Indian exporters of goods to Myanmar have their fingers crossed about the future as the continuing military unrest in the neighbouring country is turning shipping lines jittery with some suspending operations and most others going slow.

The situation at the moment is not “highly alarming” as transactions have not come to a stop, but there could be a big problem in the future if things don’t improve and exporters’ concerns will be taken up with the government soon, per exporters’ body Federation of Indian Export Organisations (Fieo).

“Shipping lines are taking a cautious call on Myanmar as they do not want to take a risk and get their containers stuck. Right now exporters are not facing a big challenge as transactions are happening, although slowly, but if the situation doesn’t improve, there will be trouble,” said Ajay Sahai, Director General, Fieo.

While India’s trade with Myanmar is not large with annual exports to the country at $974 million (0.37 per cent of total exports) and imports at about $548 million (0.31 per cent of total imports) in 2019-20, it is significant for importers of top items such as edible vegetables & roots, pulses and wood items as well as exporters of pharmaceuticals, iron & steel, electrical machinery & parts, vehicles & parts and sugar.

Delayed operations

The problem is not only related to customs operations but also connected to logistics and warehousing, points out a government official.

“What we are getting to hear is that even when shipping lines are sending containers from India, there is a delayed clearance from the importers as factories in Myanmar are either not operating in full capacities or have temporarily shut down.
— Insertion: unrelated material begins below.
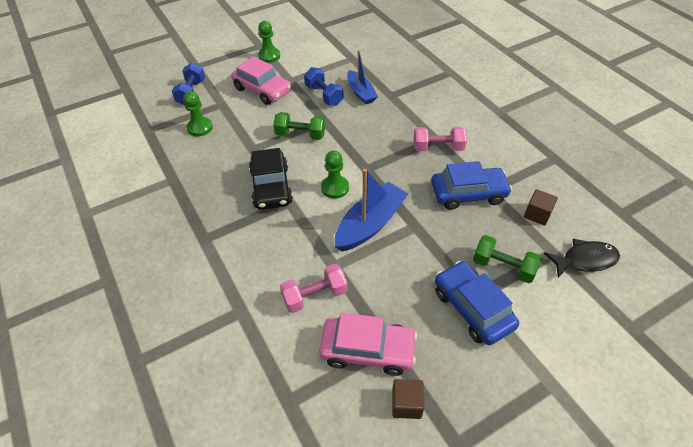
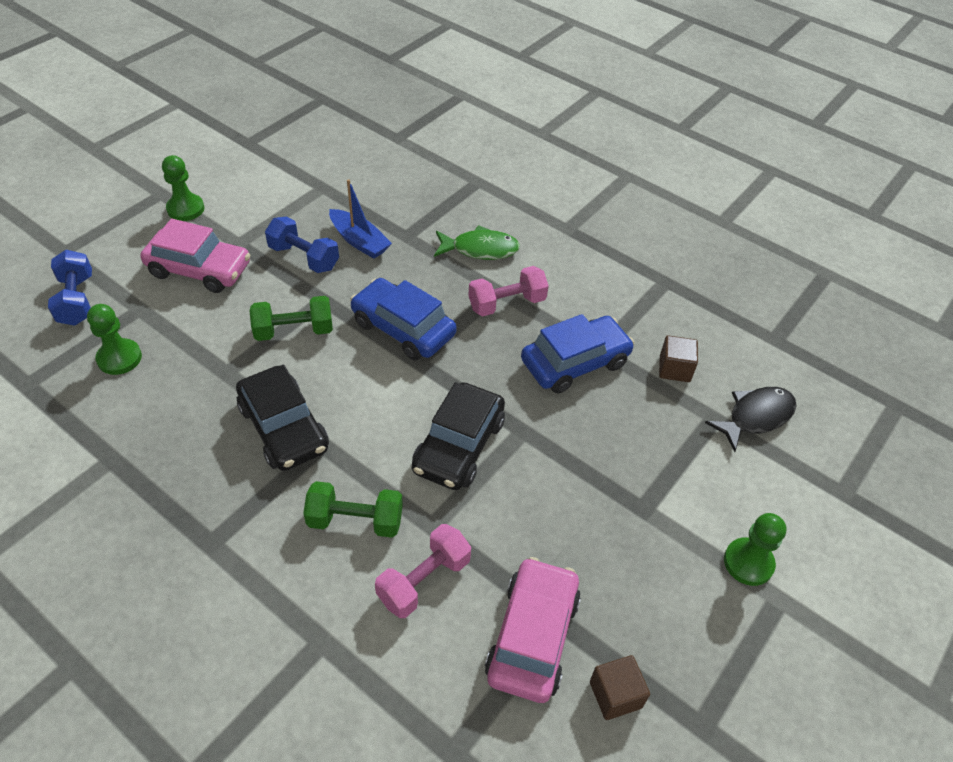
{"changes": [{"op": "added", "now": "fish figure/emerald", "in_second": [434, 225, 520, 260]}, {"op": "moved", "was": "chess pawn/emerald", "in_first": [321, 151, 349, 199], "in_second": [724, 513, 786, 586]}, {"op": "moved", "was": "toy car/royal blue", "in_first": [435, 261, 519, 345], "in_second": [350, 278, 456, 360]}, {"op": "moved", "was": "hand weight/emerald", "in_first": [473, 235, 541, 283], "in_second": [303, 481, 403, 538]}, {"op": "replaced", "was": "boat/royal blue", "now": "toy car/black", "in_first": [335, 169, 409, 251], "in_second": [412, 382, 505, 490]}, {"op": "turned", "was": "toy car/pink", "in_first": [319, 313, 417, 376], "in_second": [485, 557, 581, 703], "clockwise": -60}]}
The delay in emptying of containers is hampering business of shipping lines since containers are already in short supply. That is why some shipping companies are unwilling to take the risk,” the official said.

Sahai said that Fieo will take feedback from its members over the next couple of days and then take up the matter with the government to see if some interventions can be made.

“We hope that the Commerce & Industry Ministry and the Ministry of Ports & Shipping will come up with some plan to help ease the situation by talking to shipping lines. One shouldn’t wait for things to worsen,” a Delhi-based exporter said.